What you have to do
Copy the material word for word, from its first line down to and including the line that contains "a) for personal, domestic".
+++ Records +++
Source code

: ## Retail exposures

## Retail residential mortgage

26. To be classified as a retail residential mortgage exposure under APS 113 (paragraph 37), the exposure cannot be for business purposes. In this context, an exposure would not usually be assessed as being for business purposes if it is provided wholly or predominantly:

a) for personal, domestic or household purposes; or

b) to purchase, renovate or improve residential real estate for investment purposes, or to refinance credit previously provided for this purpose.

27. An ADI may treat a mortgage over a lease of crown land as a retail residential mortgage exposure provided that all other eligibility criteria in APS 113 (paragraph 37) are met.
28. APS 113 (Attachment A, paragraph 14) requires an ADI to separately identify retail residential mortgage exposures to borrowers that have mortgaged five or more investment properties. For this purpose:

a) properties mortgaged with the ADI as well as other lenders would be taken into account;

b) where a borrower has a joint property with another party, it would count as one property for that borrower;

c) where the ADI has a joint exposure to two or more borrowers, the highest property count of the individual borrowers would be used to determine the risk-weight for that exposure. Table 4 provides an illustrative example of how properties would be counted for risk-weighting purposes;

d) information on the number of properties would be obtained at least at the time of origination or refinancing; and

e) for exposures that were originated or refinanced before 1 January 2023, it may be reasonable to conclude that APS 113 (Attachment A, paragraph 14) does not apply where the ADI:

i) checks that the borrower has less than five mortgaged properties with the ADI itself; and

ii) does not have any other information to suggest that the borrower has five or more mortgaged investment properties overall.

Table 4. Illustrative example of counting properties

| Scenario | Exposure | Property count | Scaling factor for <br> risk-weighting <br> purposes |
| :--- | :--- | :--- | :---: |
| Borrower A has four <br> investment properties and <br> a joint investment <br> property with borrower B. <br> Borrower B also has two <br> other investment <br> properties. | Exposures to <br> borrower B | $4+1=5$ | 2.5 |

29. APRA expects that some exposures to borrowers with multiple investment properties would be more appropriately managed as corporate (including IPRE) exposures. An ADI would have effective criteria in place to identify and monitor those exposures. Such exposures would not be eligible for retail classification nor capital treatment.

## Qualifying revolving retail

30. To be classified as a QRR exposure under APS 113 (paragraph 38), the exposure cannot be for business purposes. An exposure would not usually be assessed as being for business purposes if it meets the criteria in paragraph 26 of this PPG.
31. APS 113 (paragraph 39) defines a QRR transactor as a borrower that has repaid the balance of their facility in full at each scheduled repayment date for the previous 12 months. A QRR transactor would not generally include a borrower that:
+++
Task response
Source code

: ## Retail exposures

## Retail residential mortgage

26. To be classified as a retail residential mortgage exposure under APS 113 (paragraph 37), the exposure cannot be for business purposes. In this context, an exposure would not usually be assessed as being for business purposes if it is provided wholly or predominantly:

a) for personal, domestic or household purposes; or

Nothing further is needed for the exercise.